Job:
Carry on the forum post about LBP classification with a neural network, starting right after its last line of code.

Implementing LBP on Artificial Neural Network

im implementing classification with LBP on Artificial Neural Network, here i provide my custom dataset and pipeline code.

custom dataset

class getLBPDataset(Dataset):
  def __init__(self, data, filter, nPoints, method='ror',transform=None):
    self.data = data
    self.transform = transform
    self.filter = filter
    self.nPoints = nPoints
    self.method = method
  def __len__(self):
    return len(self.data)
  def __getitem__(self, idx):
    im = self.data[idx][0]
    label = self.data[idx][1]
    binPoints = self.filter * self.nPoints
    totensor = transforms.Compose([transforms.ToTensor(), transforms.Normalize((19.0818,), (7.6182,)), lambda x: x.numpy().transpose((1,2,0)), lambda x: x[:,:,0]])
    if self.transform:
      im = self.transform(im)
    lbp = local_binary_pattern(im, binPoints, self.filter, self.method)
    lbpN = totensor(lbp)
    return (lbpN, label)

Pipeline

dataset = dt.ImageFolder(root=dsPath)
datasetSize = len(dataset)
splitSize = {
    'train' : int((trainSplit*datasetSize)+1),
    'val' : int((valSplit*datasetSize)),
    'test' : int((testSplit*datasetSize))
}
trainDataset, valDataset, testDataset = random_split(dataset, [splitSize['train'], splitSize['val'], splitSize['test']])

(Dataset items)
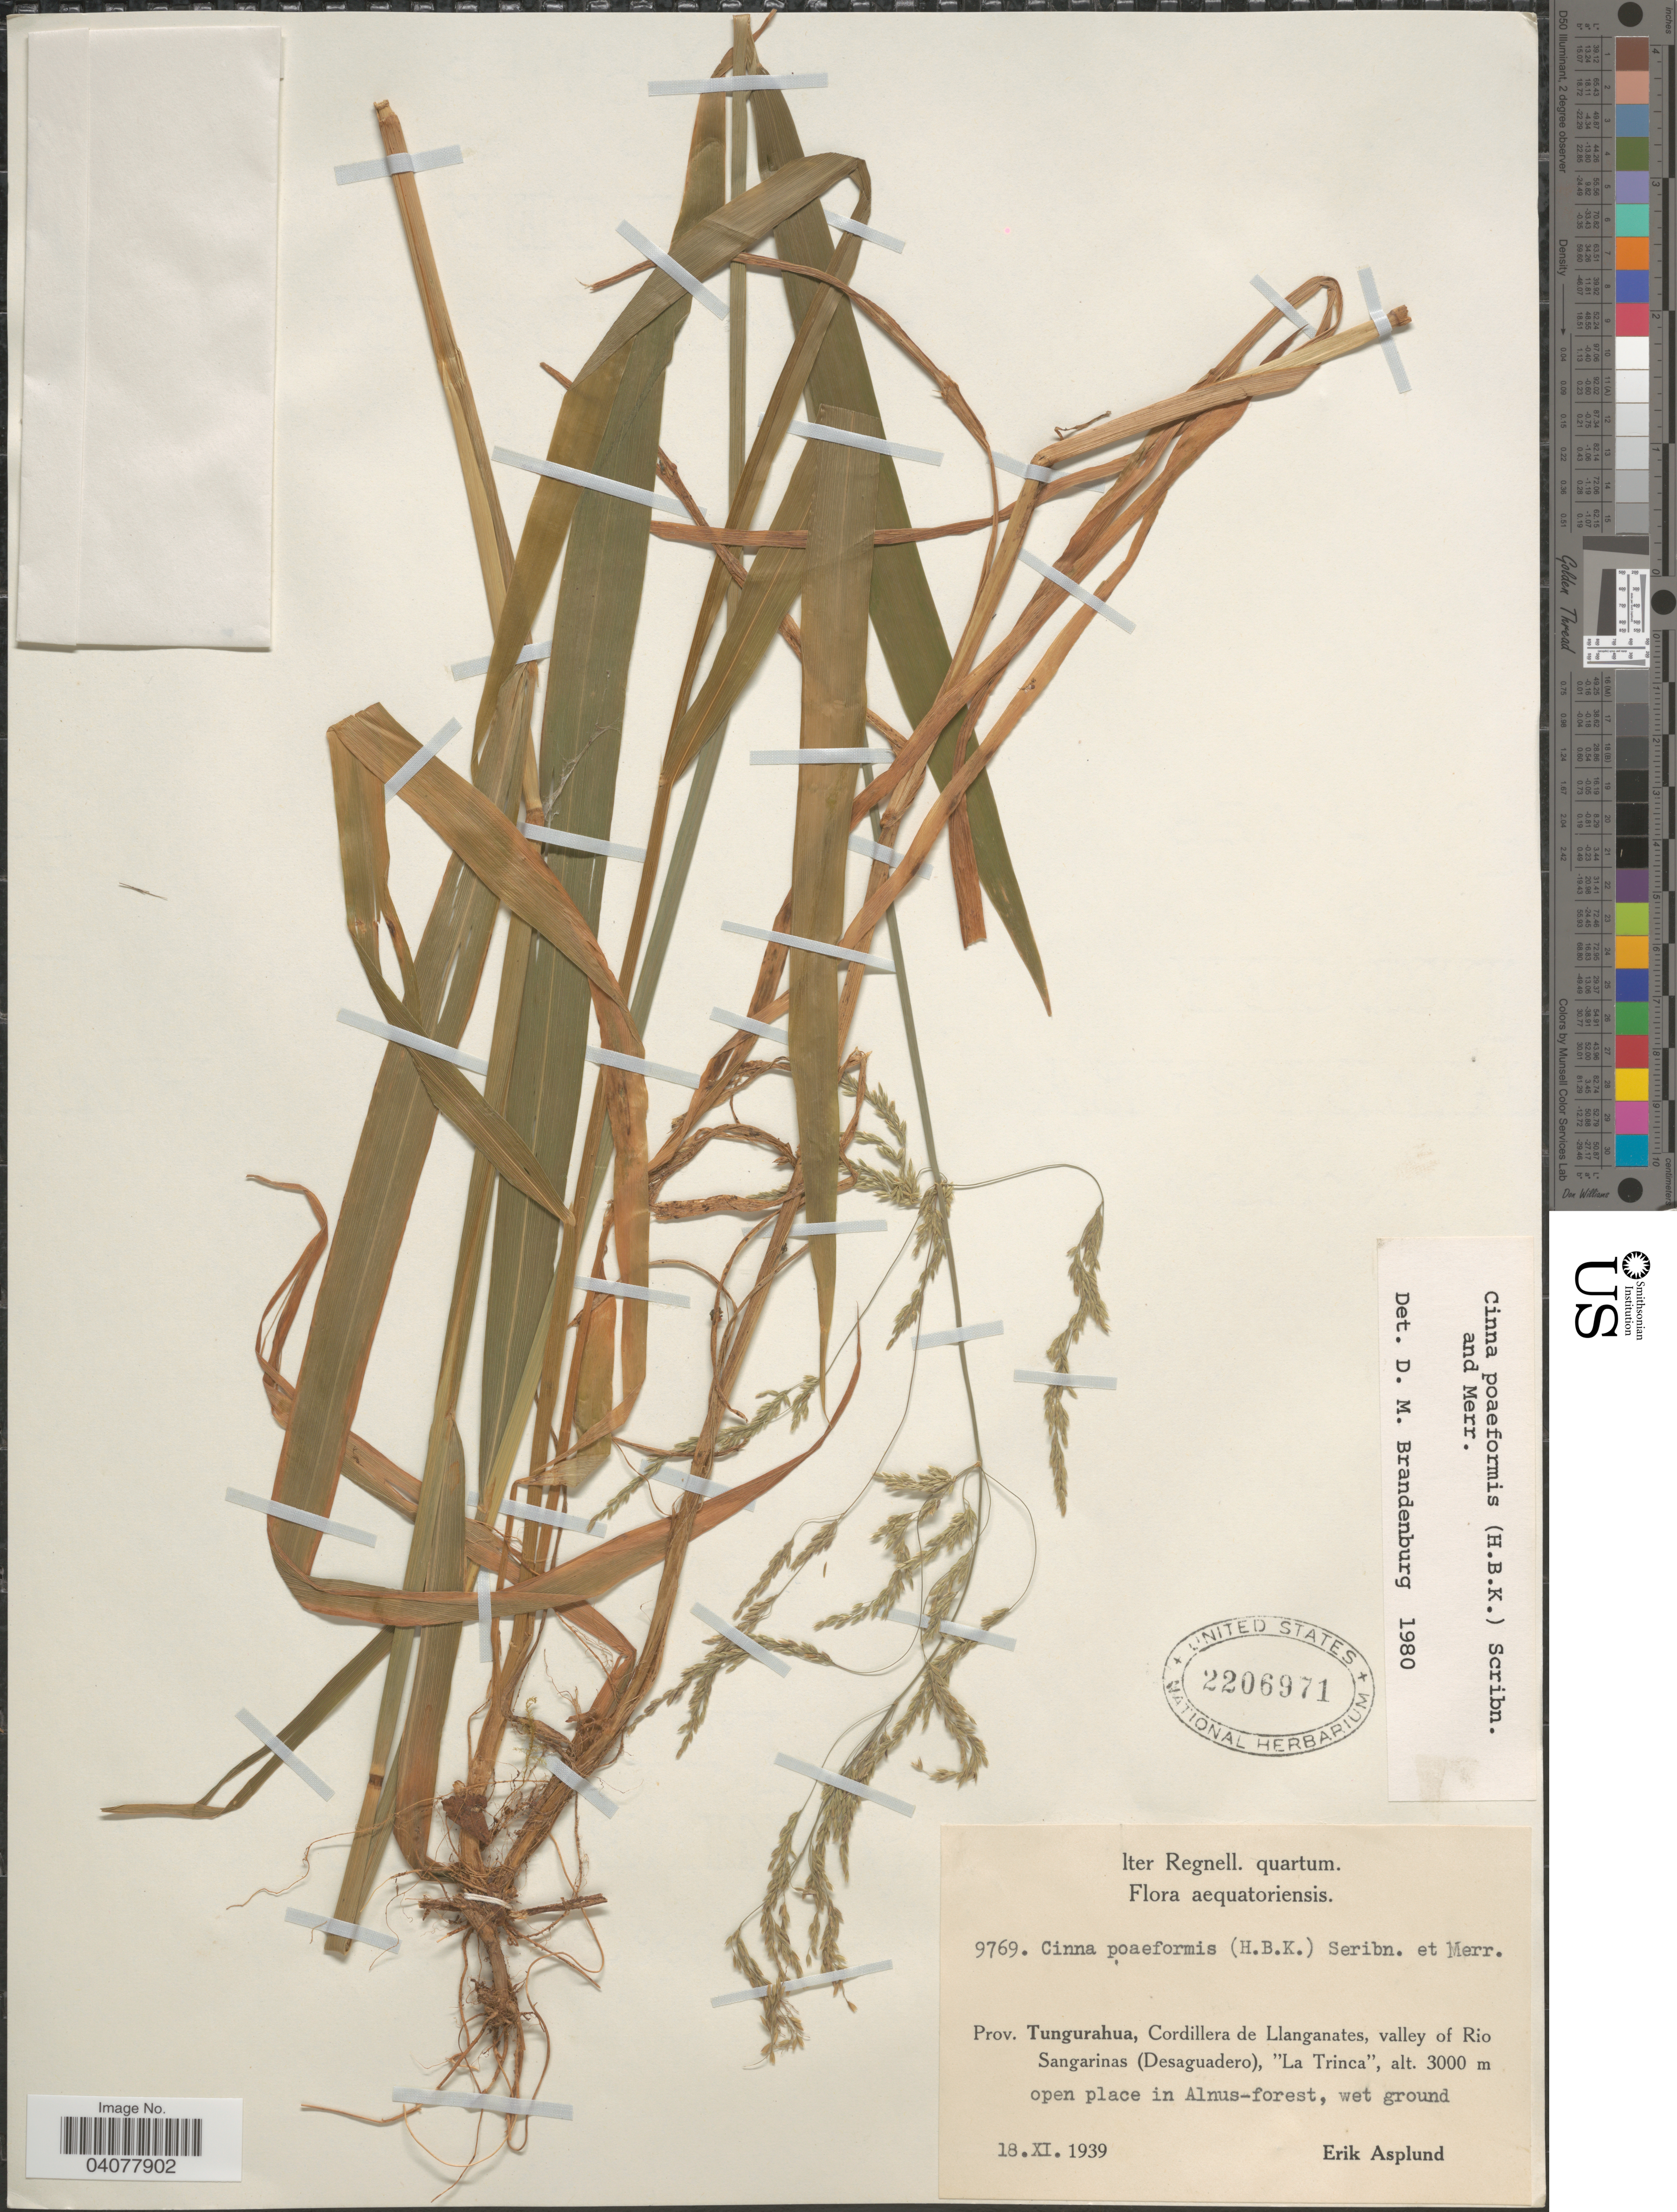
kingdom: Plantae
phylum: Tracheophyta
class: Liliopsida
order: Poales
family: Poaceae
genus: Cinna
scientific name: Cinna poiformis (Kunth) Scribn. & Merr.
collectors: E. Asplund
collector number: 9769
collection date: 1939-11-18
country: Ecuador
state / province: Tungurahua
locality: Iter Regnell. quartum. Cordillera de Llanganates, valley of Rio Sangarinas (Desaguadero), "La Trinca".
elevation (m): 3000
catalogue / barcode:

Answer to the problem:
trainT = transforms.Compose([
    transforms.ToTensor(),
    transforms.Grayscale(3),
    transforms.Resize(size=(imH, imW)),
    transforms.Normalize(mean=[0.6933, ], std=[0.3887, ]),
    transforms.RandomHorizontalFlip(),
    transforms.RandomVerticalFlip(),
    transforms.RandomRotation(10),
    lambda x : x.numpy().transpose((1,2,0)),
    lambda x : x[:,:,0]
])

valT = transforms.Compose([
    transforms.ToTensor(),
    transforms.Grayscale(3),
    transforms.Resize(size=(imH, imW)),
    transforms.Normalize(mean=[0.6933, ], std=[0.3887, ]),
    lambda x : x.numpy().transpose((1,2,0)),
    lambda x : x[:,:,0]
])

testT = transforms.Compose([
    transforms.ToTensor(),
    transforms.Grayscale(3),
    transforms.Resize(size=(imH, imW)),
    transforms.Normalize(mean=[0.6933, ], std=[0.3887, ]),
    lambda x : x.numpy().transpose((1,2,0)),
    lambda x : x[:,:,0]
])

LBPDataset = {
    'train' : getLBPDataset(trainDataset, lbpFilter, lbpBinPoints, method='uniform', transform=trainT),
    'val' : getLBPDataset(valDataset, lbpFilter, lbpBinPoints, method='uniform', transform=valT),
    'test' : getLBPDataset(testDataset, lbpFilter, lbpBinPoints, method='uniform', transform=testT)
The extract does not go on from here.